- Directed by: Indra Gunawan
- Screenplay by: Bagus Bramanti
- Based on: Hello Salma by Erisca Febriani
- Produced by: Gope T. Samtani
- Starring: Amanda Rawles; Jefri Nichol; Devano Danendra; Susan Sameh; Gito Gilas; Zoe Abbas Jackson; Karina Suwandi; Surya Saputra; Miranty Dewi; Naufalie;
- Cinematography: Mandela Majid
- Edited by: Ryan Purwoko
- Music by: Andhika Triyadi
- Production company: Rapi Films
- Release dates: 25 October 2018 (Indonesia); 10 September 2020 (Netflix);
- Running time: 102 minutes
- Country: Indonesia
- Language: Indonesian
- Box office: IDR31,2 billion

= Dear Nathan: Hello Salma =

Dear Nathan: Hello Salma is an Indonesian romantic drama film which was released on 25 October 2018 and directed by Indra Gunawan. A sequel to Dear Nathan, Hello Salma stars Amanda Rawles, Jefri Nichol, Devano Danendra and Susan Sameh. Like its prequel, the film is also based on Dear Nathan novel series by Erisca Febriani. Dear Nathan: Thank You Salma, the final installment in the trilogy, was released in 2022.

== Plot ==
Trying to become a better person, Nathan has quit his bad habits. But this made him a joke, so Nathan couldn't hold back his emotions when one of his friends belittled Salma.

The fight this time made Nathan have to move to another school and separate from Salma. The difference is that this separation is not a story of a long-distance relationship, but a love story between the two that really ends.

Salma was angry to see Nathan, who could not control his emotions, and without thinking, he asked to break up. Meanwhile, Nathan, who had not had time to explain anything, could not say anything other than heeding the wishes of the woman he loved.

Living life at his new school, Nathan accidentally meets a girl who has many problems. The girl is named Rebecca, and she is currently in trouble with one of the popular people at school.

Unwilling to see a group of men belittle Rebecca, Nathan is determined to fight the martial arts champion.

Luckily, Nathan's fight this time didn't get to the BP room; instead, this made Rebecca feel sorry and guilty.

This girl is surprised. Why does Nathan want to help her? Even though they had never met or known each other before. Nathan also replied that he was the same as Rebecca, only he had never thought of killing himself.

• [Activity] Continue the article on the film Dear Nathan: Hello Salma, picking up right after its last sentence.

[Stored data entries]
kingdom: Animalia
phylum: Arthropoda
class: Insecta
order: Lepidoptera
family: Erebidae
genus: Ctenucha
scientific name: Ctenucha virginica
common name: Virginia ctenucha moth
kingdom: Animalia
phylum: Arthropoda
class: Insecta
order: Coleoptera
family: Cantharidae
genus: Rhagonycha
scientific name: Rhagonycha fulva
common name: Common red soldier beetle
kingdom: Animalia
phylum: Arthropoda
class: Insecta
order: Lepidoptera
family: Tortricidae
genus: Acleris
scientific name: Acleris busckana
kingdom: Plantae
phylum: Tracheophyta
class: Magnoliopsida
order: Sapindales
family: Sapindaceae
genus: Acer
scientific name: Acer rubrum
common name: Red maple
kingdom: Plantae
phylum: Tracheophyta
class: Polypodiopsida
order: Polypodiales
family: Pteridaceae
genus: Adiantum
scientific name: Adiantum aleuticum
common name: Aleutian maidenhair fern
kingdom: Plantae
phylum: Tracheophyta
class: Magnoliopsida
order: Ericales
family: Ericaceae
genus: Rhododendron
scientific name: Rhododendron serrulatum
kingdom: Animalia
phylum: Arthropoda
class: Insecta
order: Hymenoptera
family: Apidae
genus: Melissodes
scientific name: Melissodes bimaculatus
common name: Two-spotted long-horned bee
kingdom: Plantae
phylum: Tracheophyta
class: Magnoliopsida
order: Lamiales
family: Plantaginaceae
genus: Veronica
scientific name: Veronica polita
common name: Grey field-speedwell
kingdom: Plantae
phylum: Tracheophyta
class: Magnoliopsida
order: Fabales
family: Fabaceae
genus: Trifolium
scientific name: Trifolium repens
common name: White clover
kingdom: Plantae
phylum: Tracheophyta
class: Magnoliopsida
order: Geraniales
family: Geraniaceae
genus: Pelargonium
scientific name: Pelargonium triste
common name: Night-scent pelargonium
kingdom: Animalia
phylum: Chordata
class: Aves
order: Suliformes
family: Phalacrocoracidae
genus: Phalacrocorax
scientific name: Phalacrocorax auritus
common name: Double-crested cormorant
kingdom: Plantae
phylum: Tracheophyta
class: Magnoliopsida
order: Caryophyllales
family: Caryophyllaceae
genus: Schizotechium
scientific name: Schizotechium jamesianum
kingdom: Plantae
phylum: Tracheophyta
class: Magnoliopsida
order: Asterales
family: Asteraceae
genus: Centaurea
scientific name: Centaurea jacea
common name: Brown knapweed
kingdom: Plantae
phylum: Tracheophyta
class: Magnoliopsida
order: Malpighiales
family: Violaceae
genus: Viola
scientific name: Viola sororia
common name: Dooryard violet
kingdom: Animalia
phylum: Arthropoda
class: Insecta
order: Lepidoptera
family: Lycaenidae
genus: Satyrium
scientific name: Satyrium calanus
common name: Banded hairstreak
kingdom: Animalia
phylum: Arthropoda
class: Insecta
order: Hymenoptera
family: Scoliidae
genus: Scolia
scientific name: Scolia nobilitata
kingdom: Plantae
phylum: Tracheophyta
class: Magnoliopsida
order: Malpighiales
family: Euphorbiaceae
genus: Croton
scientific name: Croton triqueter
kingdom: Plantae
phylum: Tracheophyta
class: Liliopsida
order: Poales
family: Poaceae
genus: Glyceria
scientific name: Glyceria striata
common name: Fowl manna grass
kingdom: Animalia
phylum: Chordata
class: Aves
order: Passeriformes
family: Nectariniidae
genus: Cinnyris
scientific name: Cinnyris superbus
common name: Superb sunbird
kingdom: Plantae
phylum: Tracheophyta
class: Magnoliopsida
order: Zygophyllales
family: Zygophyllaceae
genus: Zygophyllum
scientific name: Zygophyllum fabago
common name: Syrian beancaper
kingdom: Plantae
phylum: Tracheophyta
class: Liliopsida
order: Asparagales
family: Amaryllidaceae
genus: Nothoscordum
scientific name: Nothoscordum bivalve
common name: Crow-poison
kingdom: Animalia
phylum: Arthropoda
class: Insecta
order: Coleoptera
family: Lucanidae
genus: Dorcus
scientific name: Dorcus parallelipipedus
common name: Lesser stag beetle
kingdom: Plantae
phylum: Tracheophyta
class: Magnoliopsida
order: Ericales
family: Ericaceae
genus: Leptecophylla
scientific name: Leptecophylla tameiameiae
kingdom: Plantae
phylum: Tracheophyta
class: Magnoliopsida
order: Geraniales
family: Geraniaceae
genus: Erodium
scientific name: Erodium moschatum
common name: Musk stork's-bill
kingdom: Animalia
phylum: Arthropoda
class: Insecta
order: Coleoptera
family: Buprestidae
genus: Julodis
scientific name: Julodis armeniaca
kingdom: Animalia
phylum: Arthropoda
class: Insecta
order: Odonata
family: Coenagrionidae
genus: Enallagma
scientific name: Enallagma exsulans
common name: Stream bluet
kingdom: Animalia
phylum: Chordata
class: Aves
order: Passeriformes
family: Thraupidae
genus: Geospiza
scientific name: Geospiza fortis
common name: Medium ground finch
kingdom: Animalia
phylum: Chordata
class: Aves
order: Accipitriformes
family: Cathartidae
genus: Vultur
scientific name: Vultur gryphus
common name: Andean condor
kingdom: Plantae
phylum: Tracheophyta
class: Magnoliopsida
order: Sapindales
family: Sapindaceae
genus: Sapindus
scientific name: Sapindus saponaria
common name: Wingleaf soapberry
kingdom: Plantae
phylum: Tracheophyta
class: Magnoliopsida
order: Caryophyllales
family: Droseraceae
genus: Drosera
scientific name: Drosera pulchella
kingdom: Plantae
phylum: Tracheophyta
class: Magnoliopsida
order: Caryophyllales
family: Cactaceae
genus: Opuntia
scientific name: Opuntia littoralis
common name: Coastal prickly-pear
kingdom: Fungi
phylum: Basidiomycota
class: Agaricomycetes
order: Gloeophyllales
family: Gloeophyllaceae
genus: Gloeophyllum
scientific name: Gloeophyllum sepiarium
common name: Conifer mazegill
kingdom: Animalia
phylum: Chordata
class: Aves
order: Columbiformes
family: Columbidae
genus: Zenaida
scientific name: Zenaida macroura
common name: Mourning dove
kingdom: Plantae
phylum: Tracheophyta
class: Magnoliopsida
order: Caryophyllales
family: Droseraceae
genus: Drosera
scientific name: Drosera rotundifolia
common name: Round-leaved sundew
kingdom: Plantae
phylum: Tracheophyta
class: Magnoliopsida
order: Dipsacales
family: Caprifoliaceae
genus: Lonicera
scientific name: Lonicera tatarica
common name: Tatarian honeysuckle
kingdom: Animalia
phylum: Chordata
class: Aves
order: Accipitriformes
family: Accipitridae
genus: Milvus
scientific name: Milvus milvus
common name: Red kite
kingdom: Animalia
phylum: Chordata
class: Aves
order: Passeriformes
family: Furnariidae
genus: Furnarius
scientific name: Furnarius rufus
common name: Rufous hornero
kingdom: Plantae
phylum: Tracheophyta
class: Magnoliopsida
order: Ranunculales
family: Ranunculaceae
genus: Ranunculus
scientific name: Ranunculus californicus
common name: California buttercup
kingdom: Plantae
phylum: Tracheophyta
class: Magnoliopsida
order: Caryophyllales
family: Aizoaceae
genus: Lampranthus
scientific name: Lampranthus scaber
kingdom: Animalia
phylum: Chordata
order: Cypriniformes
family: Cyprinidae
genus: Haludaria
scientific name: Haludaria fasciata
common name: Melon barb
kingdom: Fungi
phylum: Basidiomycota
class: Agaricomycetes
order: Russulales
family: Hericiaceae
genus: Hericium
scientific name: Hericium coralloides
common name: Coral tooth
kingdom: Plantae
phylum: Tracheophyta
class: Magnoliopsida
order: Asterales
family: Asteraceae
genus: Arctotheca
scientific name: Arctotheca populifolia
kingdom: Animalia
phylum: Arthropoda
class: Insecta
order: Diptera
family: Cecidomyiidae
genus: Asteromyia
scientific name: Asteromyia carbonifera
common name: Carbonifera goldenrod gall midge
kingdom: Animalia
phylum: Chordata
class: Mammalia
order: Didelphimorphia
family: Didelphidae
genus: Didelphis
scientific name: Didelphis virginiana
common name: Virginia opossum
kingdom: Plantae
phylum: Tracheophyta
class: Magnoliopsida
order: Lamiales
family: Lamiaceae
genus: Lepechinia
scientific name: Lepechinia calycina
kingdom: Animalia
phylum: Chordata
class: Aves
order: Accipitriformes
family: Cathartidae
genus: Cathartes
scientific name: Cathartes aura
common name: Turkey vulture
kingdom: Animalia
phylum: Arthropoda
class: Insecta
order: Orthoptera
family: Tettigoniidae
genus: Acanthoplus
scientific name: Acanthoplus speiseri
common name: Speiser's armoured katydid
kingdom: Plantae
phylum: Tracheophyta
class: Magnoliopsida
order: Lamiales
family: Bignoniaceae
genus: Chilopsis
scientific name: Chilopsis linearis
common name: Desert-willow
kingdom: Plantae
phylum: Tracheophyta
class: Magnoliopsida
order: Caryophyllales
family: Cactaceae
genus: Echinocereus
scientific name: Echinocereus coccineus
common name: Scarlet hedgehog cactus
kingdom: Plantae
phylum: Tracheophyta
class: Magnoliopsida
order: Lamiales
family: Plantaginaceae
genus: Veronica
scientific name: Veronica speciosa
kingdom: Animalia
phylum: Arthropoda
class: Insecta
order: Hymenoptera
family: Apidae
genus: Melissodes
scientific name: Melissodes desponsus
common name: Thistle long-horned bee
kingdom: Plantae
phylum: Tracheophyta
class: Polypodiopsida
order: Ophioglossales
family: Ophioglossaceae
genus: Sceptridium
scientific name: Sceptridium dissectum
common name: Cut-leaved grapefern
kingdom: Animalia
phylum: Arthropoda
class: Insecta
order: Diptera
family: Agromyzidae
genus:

• [Result]
Nathan's words stunned Rebecca, especially since that day, the two of them seemed to be getting closer. This time, Nathan wanted to help Rebecca and show her that he was not alone in this world. But Rebecca misunderstood Nathan's good intentions, so the man said that he could not force his love for Rebecca.

On the other hand, Salma is under the strict supervision of her father, who wants her to enter the UI medical department. In fact, her father deliberately brought Salma closer to Ridho so that the girl would not return to Nathan.

His father's pressure had taken away all his dreams. Salma got even worse when she failed to pass SNMPTN to UI. This made Salma very depressed until she met Rebecca, who opened a room for those who were depressed.

Thanks to Rebecca, Salma can slowly release her emotions when she feels insecure and loses herself. Thanks to Rebecca as well, Salma was finally reunited with her ex-boyfriend, Nathan.

Unfortunately, Ridho's presence and the absence of his father's blessing made Nathan and Salma's relationship impossible. Nathan even got arrested at the police station because he was accused of kidnapping Salma, who actually ran away from home.

== Release ==
Hello Salma was theatrically released in Indonesia on 25 October 2018. The film's trailer premiered on 14 September 2018. The film was also released through the streaming service Netflix in selected countries on 10 September 2020.